Restrict the output to the lines below starting at the one that contains "X906496Y797876D01*" and ending at the one that contains "X922643Y809088D01*", and restate them word for word, both ends included.

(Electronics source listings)

^^^^^^^^^^^^^^^^

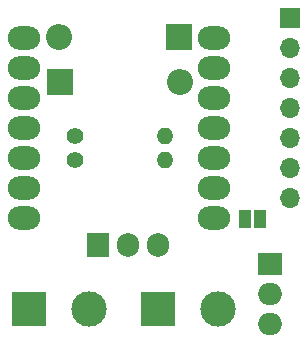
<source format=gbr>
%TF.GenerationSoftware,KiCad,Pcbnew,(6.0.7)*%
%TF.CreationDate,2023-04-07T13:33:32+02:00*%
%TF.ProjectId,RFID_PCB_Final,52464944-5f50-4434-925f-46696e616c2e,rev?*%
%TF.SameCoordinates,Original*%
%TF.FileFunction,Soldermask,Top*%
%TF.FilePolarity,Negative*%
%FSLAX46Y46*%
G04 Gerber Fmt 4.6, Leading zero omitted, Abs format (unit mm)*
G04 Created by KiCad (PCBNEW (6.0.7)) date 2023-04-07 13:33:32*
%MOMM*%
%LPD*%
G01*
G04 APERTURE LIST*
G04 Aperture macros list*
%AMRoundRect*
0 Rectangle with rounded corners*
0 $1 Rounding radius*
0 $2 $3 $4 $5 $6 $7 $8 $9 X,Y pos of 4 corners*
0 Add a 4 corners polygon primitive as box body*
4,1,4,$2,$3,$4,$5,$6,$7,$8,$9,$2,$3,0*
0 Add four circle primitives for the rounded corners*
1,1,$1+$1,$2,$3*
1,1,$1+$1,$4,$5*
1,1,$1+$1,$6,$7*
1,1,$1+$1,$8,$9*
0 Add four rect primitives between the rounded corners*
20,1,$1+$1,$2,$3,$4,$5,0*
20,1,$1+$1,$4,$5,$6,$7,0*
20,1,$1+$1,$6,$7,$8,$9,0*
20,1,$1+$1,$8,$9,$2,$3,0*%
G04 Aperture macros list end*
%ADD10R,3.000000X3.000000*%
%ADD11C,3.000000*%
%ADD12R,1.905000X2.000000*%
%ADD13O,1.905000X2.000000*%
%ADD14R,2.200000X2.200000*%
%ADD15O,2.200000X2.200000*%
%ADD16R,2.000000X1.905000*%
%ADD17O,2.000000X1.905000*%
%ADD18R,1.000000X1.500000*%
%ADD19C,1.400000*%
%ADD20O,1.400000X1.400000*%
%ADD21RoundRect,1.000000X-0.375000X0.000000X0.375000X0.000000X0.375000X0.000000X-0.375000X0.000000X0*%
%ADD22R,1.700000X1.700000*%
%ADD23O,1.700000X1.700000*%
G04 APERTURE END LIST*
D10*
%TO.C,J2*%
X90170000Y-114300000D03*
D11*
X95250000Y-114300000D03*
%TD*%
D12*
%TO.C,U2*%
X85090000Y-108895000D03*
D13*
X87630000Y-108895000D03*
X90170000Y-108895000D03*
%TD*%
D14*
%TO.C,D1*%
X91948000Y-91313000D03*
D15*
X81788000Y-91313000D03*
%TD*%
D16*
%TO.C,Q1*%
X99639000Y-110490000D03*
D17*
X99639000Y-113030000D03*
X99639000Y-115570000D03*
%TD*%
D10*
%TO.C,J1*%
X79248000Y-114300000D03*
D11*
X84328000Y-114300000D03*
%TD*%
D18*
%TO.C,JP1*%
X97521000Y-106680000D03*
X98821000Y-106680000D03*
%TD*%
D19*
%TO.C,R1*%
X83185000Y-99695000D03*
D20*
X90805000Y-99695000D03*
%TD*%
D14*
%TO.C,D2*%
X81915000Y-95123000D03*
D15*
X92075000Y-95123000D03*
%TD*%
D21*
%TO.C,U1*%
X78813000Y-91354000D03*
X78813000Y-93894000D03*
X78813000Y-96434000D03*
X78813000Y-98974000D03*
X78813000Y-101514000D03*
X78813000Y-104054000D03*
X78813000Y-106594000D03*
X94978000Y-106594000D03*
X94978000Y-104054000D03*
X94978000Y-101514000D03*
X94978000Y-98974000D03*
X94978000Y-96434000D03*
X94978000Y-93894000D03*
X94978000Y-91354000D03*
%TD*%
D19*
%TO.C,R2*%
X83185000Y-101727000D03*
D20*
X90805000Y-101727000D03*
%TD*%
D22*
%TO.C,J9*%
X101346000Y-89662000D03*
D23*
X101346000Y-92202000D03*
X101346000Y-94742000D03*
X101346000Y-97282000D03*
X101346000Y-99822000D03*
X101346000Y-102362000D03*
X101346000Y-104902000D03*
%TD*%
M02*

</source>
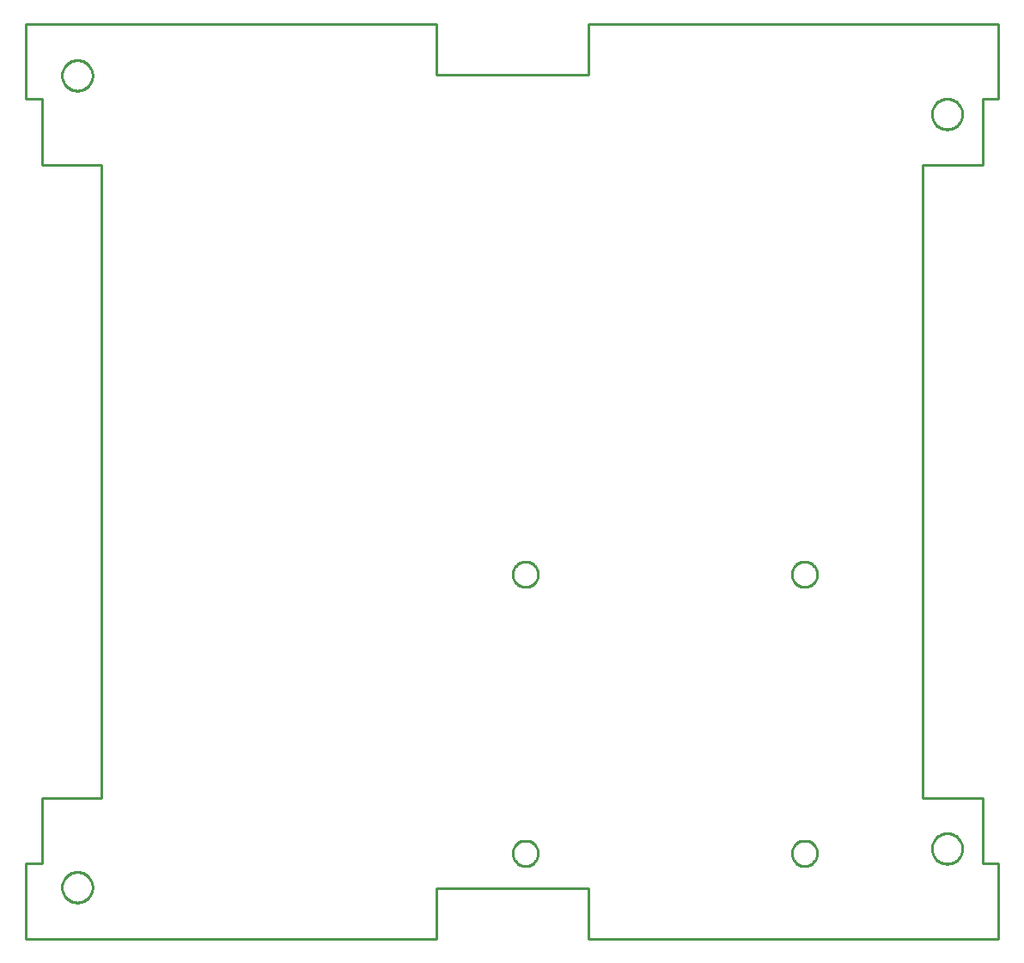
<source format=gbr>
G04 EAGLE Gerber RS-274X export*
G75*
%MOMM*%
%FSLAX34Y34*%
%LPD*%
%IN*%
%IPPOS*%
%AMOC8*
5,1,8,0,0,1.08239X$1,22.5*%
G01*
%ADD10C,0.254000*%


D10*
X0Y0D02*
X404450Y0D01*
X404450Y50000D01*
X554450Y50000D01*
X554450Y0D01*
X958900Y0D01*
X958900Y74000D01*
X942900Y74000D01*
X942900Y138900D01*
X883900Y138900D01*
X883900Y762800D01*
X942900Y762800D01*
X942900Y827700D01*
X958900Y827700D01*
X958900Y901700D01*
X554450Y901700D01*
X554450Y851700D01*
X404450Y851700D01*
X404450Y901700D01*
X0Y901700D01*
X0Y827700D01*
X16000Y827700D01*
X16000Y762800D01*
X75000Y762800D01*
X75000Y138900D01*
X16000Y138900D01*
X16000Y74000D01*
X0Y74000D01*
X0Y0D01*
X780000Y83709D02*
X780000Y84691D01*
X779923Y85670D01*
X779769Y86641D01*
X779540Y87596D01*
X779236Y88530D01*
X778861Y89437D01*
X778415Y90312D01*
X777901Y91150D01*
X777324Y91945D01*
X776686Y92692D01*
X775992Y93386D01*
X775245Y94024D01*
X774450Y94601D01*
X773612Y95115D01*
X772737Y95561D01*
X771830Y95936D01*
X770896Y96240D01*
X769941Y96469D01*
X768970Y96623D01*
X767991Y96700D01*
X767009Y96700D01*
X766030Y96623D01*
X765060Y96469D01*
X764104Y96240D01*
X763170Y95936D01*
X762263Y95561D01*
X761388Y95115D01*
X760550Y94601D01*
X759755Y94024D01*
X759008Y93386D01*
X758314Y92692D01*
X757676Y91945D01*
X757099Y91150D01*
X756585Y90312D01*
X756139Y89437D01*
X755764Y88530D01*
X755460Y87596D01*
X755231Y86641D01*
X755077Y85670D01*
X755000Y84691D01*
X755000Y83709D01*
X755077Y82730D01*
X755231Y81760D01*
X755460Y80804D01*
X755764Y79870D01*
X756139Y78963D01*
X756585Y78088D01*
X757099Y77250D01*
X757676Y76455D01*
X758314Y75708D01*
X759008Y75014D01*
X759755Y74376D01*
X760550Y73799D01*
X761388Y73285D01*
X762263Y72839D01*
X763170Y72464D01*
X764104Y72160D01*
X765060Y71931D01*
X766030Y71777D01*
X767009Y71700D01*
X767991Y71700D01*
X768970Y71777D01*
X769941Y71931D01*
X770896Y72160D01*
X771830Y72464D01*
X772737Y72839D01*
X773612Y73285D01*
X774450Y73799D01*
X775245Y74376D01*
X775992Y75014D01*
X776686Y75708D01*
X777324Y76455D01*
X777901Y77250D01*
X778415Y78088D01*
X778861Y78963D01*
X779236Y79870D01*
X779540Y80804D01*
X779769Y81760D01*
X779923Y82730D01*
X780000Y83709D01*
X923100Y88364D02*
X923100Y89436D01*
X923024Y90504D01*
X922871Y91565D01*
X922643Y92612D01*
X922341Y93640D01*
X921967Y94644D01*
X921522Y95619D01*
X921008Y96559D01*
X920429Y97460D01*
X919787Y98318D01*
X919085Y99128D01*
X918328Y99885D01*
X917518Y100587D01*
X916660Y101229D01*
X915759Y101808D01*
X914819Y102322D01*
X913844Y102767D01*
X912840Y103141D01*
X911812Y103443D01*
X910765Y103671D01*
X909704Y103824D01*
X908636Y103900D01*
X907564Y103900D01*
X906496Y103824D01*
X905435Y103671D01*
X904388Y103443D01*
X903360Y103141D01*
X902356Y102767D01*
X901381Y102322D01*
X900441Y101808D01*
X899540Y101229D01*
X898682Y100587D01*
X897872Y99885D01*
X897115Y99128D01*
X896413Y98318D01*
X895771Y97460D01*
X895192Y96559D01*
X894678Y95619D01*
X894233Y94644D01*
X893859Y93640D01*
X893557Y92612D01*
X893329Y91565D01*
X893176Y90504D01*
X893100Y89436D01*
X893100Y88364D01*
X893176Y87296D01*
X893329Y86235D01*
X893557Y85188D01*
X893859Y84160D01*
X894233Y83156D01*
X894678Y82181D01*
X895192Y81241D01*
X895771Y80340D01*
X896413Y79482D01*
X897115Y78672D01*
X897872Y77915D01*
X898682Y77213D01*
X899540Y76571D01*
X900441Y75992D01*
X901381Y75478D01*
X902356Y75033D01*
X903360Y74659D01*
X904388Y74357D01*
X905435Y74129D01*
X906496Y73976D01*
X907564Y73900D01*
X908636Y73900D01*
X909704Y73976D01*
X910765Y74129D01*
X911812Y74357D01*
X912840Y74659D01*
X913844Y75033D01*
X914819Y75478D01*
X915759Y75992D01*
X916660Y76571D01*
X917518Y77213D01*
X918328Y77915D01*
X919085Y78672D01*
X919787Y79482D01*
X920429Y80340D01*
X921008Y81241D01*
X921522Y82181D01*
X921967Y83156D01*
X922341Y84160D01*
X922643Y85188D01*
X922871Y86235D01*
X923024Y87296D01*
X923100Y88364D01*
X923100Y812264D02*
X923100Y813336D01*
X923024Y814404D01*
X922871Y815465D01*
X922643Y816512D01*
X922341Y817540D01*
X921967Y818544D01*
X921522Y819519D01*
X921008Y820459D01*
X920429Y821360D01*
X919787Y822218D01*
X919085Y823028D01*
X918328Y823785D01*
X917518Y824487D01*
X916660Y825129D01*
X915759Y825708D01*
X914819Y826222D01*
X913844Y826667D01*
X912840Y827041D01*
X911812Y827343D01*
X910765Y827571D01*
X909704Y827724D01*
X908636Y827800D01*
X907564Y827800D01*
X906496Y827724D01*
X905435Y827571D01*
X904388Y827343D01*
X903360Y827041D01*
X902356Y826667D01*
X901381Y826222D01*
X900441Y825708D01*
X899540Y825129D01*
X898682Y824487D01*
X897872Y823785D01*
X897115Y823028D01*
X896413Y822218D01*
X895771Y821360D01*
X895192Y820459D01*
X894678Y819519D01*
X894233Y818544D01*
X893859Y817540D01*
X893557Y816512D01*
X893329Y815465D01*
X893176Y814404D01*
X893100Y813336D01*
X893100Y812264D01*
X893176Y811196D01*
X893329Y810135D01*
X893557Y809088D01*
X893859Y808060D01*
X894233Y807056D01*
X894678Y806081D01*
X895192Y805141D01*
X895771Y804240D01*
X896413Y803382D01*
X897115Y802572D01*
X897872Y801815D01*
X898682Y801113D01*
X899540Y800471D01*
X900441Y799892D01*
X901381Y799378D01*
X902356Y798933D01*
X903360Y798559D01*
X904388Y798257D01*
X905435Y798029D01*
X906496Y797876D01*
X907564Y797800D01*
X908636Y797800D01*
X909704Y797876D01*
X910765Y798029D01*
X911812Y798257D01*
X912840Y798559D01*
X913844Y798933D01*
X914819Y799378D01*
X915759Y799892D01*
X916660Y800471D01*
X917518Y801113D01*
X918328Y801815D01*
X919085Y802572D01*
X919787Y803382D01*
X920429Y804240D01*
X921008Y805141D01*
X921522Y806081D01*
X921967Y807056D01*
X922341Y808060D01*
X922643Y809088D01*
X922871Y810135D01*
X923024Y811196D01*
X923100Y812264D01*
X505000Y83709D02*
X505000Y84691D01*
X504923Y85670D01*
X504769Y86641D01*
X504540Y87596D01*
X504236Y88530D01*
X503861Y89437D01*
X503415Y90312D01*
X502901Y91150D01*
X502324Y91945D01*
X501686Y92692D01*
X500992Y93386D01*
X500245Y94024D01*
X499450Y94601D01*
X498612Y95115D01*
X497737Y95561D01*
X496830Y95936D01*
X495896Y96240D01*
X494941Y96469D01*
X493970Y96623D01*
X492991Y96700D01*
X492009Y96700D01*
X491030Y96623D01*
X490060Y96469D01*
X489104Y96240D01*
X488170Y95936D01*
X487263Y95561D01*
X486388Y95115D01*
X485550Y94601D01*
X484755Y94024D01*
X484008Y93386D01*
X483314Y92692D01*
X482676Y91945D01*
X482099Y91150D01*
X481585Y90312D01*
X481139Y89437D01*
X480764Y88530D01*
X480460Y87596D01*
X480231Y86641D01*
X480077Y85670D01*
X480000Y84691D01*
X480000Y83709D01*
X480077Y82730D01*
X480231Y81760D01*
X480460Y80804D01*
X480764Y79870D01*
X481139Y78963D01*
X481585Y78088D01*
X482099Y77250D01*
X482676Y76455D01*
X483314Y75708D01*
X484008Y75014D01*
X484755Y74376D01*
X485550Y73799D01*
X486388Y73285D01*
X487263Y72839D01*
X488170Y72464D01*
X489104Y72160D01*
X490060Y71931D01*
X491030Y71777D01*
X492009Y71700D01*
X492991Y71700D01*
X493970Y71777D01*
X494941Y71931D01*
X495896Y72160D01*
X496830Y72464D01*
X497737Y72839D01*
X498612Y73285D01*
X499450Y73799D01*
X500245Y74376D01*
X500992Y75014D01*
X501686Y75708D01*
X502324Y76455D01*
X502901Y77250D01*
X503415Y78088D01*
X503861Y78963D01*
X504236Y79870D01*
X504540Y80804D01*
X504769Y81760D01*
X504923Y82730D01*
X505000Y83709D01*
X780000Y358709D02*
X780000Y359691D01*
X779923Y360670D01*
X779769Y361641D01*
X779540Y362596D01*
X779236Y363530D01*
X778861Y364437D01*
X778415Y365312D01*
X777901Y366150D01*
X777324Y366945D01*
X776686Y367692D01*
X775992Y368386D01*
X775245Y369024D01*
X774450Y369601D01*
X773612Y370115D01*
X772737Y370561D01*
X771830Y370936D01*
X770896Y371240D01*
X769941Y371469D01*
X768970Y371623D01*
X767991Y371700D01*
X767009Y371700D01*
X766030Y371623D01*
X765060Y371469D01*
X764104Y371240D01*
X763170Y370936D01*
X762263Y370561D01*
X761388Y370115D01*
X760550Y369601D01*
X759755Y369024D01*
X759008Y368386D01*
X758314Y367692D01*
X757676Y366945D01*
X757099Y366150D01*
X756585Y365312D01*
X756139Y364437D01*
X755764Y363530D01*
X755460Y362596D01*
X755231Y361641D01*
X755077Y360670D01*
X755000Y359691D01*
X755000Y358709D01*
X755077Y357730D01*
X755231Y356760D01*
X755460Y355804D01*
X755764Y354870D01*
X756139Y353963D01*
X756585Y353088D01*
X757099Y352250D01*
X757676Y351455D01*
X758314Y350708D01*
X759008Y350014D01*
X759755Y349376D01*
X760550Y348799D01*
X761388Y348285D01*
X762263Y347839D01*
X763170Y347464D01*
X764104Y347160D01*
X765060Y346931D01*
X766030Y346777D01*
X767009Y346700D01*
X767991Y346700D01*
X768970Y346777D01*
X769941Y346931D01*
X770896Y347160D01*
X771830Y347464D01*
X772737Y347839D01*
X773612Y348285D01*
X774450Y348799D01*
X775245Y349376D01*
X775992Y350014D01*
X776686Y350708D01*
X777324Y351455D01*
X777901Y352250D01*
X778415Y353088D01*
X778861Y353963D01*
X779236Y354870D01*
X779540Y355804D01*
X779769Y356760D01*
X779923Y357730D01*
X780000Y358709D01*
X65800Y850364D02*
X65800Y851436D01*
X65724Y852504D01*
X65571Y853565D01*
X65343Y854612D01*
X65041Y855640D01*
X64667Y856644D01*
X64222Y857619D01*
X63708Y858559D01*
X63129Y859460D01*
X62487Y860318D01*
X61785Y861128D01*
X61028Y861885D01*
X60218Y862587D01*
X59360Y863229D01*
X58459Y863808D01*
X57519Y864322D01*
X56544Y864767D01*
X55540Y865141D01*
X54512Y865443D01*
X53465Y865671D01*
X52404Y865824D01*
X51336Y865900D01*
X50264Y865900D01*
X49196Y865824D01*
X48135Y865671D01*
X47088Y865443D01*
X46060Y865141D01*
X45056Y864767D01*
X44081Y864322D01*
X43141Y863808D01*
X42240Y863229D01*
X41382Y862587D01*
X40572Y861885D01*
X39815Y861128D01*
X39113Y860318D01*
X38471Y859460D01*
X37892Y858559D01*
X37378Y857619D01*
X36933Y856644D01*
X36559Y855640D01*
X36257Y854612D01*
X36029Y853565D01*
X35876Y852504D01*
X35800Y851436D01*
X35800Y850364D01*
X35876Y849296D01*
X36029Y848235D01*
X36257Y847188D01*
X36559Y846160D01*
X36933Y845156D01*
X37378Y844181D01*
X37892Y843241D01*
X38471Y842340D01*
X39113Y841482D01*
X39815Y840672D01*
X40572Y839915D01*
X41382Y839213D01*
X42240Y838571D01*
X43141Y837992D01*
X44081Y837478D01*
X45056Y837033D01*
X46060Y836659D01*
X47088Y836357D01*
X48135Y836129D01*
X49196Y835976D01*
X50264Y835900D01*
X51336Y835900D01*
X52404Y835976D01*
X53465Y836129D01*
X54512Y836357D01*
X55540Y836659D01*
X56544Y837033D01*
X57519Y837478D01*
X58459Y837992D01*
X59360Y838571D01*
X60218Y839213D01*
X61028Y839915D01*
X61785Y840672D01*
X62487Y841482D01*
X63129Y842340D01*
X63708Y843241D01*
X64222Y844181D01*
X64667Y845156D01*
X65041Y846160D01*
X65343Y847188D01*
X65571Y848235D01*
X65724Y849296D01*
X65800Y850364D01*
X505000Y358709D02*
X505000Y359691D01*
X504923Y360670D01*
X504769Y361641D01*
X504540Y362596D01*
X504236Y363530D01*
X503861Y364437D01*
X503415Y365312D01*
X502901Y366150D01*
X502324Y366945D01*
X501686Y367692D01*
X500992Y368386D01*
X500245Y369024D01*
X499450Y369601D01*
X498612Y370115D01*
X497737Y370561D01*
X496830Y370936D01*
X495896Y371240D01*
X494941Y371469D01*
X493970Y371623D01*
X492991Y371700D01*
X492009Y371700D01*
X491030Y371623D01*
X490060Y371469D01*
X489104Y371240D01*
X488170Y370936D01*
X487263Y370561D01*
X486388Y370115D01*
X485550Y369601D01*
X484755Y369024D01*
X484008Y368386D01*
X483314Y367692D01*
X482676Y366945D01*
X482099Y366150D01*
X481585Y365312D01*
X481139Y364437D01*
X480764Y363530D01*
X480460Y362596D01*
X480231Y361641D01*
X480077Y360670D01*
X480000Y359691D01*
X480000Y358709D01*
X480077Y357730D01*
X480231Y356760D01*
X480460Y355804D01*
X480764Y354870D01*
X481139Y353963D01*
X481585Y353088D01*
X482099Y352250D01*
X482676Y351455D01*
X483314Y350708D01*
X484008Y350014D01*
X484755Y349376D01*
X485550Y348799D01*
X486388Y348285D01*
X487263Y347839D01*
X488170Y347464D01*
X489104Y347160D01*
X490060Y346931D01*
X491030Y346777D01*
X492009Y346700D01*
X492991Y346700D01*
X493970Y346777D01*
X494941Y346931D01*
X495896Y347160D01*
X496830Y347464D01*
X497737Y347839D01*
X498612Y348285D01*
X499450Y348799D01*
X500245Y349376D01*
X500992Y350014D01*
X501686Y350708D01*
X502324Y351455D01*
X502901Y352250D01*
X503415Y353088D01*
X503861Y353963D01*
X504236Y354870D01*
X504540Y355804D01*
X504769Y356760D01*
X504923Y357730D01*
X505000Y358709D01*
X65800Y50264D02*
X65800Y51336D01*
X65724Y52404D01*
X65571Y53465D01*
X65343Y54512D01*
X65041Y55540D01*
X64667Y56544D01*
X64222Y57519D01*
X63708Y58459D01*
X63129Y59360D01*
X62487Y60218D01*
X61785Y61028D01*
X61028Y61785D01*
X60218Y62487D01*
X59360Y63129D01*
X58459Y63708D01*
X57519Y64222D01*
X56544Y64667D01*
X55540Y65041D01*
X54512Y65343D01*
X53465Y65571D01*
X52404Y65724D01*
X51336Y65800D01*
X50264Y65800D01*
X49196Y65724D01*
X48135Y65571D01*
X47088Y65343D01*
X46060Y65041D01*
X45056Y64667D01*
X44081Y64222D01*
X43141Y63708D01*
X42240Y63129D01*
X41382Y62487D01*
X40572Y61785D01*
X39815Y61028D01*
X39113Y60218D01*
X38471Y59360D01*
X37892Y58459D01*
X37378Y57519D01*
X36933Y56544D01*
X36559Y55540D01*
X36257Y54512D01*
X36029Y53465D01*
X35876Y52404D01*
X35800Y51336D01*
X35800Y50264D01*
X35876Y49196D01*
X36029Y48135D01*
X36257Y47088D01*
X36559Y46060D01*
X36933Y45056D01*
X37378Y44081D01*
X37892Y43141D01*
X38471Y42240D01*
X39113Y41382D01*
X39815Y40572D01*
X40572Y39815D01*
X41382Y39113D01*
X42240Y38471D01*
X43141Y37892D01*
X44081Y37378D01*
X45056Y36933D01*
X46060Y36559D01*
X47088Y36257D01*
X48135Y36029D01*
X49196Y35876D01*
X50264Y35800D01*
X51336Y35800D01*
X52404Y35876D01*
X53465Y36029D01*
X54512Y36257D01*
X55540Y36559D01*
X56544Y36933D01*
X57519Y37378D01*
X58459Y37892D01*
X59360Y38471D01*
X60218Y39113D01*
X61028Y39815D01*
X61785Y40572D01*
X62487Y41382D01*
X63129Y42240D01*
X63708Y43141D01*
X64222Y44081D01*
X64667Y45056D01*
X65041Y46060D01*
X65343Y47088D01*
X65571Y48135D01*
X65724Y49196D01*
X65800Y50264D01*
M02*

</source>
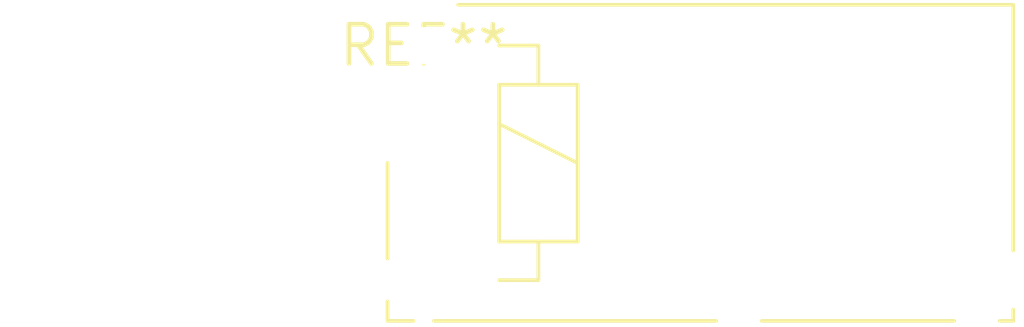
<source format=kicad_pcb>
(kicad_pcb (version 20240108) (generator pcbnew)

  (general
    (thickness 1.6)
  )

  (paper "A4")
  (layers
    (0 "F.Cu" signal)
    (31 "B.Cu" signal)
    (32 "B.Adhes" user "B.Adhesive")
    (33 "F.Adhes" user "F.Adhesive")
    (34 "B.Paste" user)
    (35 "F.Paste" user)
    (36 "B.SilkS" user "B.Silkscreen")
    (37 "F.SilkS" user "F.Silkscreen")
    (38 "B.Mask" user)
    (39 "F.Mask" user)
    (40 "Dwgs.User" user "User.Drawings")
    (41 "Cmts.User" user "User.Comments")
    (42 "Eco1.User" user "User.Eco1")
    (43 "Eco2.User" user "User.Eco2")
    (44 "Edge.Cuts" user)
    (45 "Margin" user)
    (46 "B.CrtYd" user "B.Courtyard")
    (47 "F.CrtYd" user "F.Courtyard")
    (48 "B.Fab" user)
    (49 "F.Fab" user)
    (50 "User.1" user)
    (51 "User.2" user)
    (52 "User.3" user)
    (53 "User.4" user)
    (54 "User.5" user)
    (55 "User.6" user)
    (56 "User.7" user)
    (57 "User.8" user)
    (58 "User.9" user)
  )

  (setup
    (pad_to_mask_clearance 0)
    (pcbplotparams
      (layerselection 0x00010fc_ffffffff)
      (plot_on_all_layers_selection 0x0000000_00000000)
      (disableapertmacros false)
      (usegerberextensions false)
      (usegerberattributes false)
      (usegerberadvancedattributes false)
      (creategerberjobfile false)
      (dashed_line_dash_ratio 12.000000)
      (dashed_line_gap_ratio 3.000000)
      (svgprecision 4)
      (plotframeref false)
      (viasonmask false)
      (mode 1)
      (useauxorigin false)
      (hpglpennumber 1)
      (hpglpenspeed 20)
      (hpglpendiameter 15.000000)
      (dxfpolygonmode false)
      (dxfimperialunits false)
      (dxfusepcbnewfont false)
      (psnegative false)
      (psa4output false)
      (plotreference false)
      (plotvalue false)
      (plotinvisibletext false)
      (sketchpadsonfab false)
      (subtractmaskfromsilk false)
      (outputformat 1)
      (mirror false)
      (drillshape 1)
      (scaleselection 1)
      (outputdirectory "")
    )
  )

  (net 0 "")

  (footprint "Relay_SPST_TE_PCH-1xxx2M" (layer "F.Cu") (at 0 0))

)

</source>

^^^^^^^^^^^^^^^^

* Exercise response:
X906496Y797876D01*
X907564Y797800D01*
X908636Y797800D01*
X909704Y797876D01*
X910765Y798029D01*
X911812Y798257D01*
X912840Y798559D01*
X913844Y798933D01*
X914819Y799378D01*
X915759Y799892D01*
X916660Y800471D01*
X917518Y801113D01*
X918328Y801815D01*
X919085Y802572D01*
X919787Y803382D01*
X920429Y804240D01*
X921008Y805141D01*
X921522Y806081D01*
X921967Y807056D01*
X922341Y808060D01*
X922643Y809088D01*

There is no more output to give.